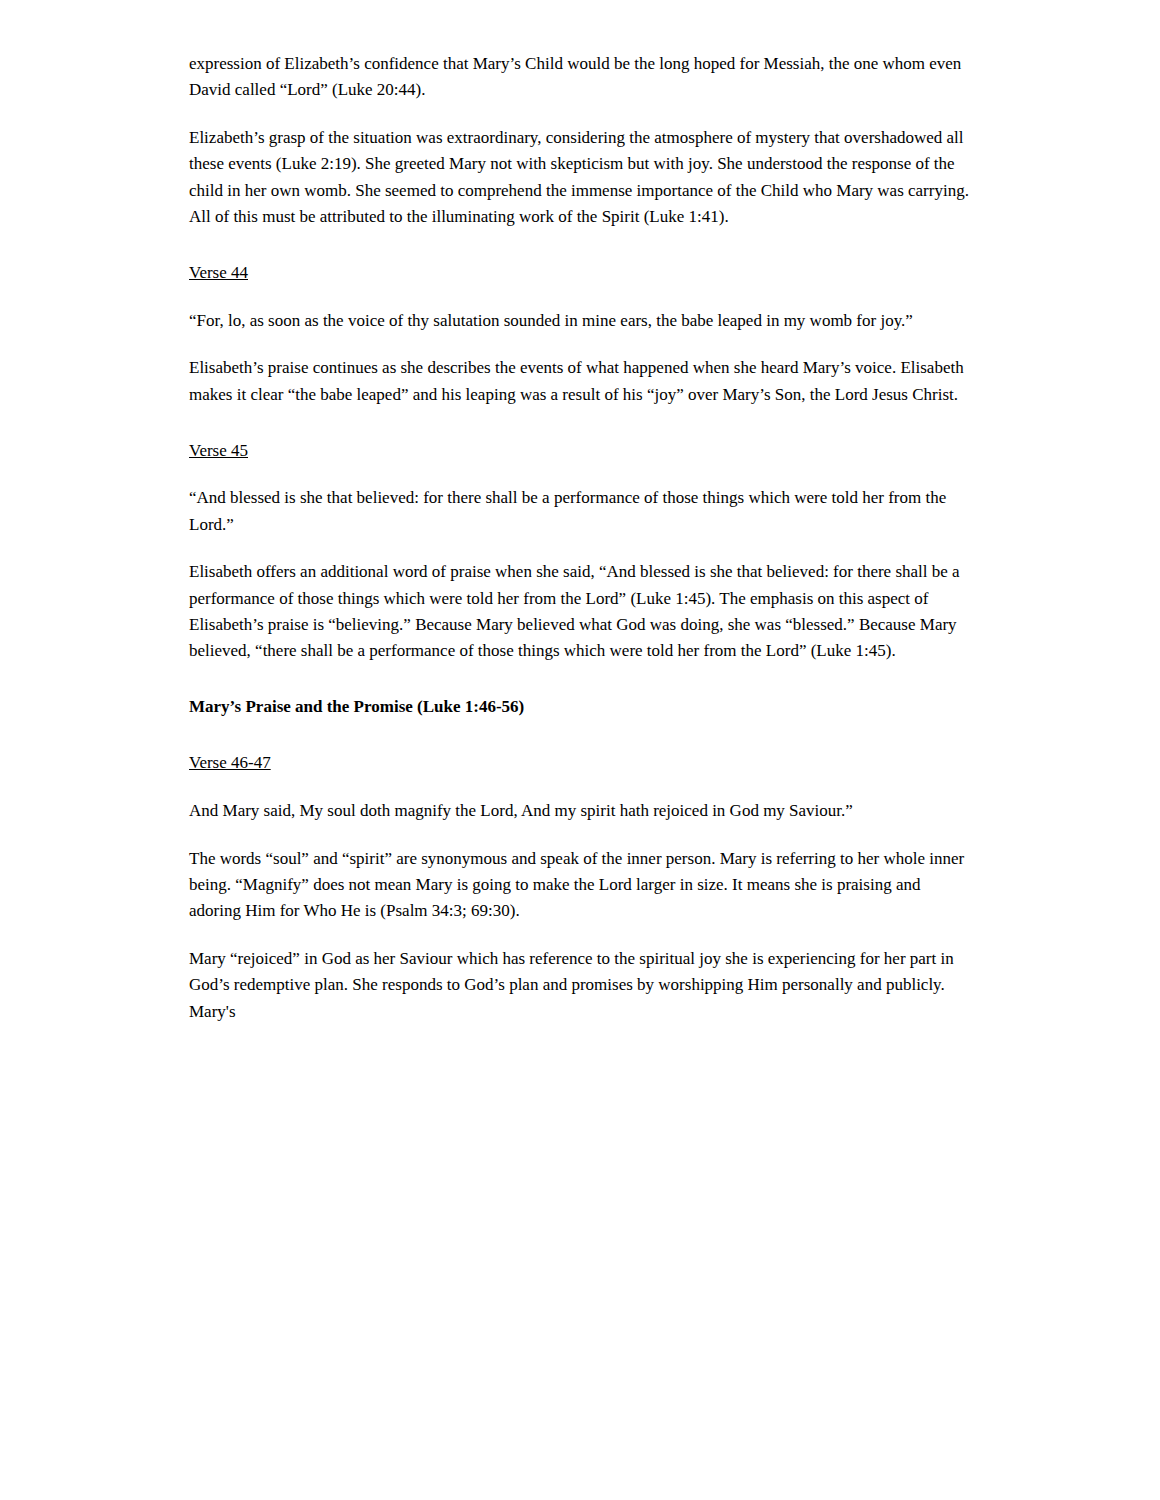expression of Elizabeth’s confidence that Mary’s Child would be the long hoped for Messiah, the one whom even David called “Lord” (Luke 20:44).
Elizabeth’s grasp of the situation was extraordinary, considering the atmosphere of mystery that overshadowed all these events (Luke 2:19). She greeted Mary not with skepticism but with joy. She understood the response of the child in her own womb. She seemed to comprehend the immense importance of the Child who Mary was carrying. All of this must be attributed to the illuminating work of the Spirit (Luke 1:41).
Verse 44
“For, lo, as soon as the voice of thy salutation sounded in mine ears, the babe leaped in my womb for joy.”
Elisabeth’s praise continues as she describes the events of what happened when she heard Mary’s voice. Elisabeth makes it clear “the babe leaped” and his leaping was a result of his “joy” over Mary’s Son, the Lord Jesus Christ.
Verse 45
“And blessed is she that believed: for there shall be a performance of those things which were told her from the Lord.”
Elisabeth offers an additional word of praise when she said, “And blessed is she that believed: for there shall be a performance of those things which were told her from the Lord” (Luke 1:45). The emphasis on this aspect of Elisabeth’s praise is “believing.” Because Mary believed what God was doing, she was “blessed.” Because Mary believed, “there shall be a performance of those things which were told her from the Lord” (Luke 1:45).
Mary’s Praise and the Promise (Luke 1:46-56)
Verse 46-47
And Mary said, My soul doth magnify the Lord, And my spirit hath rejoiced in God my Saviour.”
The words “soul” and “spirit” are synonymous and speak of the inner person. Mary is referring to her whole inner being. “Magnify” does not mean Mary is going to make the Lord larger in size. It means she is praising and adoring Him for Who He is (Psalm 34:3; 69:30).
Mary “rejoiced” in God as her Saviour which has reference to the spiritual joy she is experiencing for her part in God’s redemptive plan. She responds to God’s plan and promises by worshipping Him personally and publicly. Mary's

• • •

Assigned task> Beginning at the line that holds "Elisabeth’s praise continues", reproduce each line of the records above down to and including the last one.

Result of the task>
Elisabeth’s praise continues as she describes the events of what happened when she heard Mary’s voice. Elisabeth makes it clear “the babe leaped” and his leaping was a result of his “joy” over Mary’s Son, the Lord Jesus Christ.
Verse 45
“And blessed is she that believed: for there shall be a performance of those things which were told her from the Lord.”
Elisabeth offers an additional word of praise when she said, “And blessed is she that believed: for there shall be a performance of those things which were told her from the Lord” (Luke 1:45). The emphasis on this aspect of Elisabeth’s praise is “believing.” Because Mary believed what God was doing, she was “blessed.” Because Mary believed, “there shall be a performance of those things which were told her from the Lord” (Luke 1:45).
Mary’s Praise and the Promise (Luke 1:46-56)
Verse 46-47
And Mary said, My soul doth magnify the Lord, And my spirit hath rejoiced in God my Saviour.”
The words “soul” and “spirit” are synonymous and speak of the inner person. Mary is referring to her whole inner being. “Magnify” does not mean Mary is going to make the Lord larger in size. It means she is praising and adoring Him for Who He is (Psalm 34:3; 69:30).
Mary “rejoiced” in God as her Saviour which has reference to the spiritual joy she is experiencing for her part in God’s redemptive plan. She responds to God’s plan and promises by worshipping Him personally and publicly. Mary's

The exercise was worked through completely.